-- Recorded data --
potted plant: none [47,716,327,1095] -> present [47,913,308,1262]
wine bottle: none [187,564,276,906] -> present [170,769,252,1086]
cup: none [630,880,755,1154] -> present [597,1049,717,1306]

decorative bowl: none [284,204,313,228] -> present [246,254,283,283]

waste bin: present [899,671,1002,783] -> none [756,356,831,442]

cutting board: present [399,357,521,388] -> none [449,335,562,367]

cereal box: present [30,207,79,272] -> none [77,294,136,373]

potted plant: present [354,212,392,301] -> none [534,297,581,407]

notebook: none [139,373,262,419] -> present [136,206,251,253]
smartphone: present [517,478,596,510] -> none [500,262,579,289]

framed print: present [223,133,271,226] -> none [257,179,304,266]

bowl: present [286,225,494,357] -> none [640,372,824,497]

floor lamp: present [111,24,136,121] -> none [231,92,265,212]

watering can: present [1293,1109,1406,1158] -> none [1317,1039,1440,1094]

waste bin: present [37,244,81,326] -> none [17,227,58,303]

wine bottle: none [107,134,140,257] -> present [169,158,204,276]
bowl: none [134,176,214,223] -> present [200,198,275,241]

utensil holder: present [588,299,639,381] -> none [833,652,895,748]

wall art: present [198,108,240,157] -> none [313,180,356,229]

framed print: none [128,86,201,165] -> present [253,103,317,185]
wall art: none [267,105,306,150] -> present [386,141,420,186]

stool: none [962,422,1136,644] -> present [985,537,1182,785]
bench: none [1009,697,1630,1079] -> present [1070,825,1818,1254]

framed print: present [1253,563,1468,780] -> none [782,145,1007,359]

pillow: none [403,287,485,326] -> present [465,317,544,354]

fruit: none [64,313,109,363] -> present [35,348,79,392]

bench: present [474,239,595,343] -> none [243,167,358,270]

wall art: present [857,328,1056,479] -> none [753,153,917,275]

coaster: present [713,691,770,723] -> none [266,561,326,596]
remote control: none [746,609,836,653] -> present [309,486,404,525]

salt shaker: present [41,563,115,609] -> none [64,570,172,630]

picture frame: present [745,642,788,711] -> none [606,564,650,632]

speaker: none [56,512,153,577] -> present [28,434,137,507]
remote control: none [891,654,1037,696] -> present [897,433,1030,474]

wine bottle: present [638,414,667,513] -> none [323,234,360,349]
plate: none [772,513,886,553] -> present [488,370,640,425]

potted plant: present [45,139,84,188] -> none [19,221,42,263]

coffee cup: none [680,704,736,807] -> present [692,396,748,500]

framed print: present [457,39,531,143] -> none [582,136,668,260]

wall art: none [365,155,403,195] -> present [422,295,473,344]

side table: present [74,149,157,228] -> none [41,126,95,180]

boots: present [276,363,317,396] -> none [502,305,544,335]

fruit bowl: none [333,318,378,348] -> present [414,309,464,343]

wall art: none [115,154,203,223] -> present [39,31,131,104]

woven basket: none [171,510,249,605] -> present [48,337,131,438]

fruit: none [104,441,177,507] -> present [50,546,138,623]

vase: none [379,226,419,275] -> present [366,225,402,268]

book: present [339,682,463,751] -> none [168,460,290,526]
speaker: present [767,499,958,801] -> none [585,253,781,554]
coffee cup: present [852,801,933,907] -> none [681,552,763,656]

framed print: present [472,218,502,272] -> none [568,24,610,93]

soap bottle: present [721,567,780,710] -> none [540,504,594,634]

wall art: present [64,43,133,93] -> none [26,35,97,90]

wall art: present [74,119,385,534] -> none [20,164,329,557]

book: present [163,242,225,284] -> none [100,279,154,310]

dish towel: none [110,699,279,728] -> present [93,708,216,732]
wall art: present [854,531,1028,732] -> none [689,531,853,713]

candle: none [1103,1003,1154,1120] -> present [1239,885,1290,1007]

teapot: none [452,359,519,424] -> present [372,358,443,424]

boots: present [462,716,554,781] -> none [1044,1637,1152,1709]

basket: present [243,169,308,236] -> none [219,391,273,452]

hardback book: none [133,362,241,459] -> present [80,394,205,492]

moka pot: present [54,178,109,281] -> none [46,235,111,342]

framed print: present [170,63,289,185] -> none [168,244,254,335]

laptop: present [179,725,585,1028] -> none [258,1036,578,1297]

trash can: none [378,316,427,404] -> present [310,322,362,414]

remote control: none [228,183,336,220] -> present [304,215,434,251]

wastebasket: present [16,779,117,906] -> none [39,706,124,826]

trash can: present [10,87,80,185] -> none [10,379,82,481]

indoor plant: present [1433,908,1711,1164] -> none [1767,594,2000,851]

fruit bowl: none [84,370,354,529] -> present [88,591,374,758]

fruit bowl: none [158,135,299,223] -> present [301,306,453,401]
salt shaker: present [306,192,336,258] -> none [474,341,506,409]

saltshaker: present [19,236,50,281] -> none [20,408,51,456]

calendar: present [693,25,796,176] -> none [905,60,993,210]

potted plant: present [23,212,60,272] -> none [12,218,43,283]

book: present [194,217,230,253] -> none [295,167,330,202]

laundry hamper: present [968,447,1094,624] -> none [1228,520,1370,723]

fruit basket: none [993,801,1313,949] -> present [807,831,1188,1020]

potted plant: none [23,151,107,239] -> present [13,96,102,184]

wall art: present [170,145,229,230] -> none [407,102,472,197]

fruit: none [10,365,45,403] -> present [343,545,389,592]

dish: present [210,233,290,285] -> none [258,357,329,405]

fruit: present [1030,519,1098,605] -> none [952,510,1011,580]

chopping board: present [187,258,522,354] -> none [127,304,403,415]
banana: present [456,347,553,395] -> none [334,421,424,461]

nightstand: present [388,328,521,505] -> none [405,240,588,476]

-- What you need to do --
Please give the number of lines in the listing above that contain the string "boots", without anything else.

-- Answer section --
2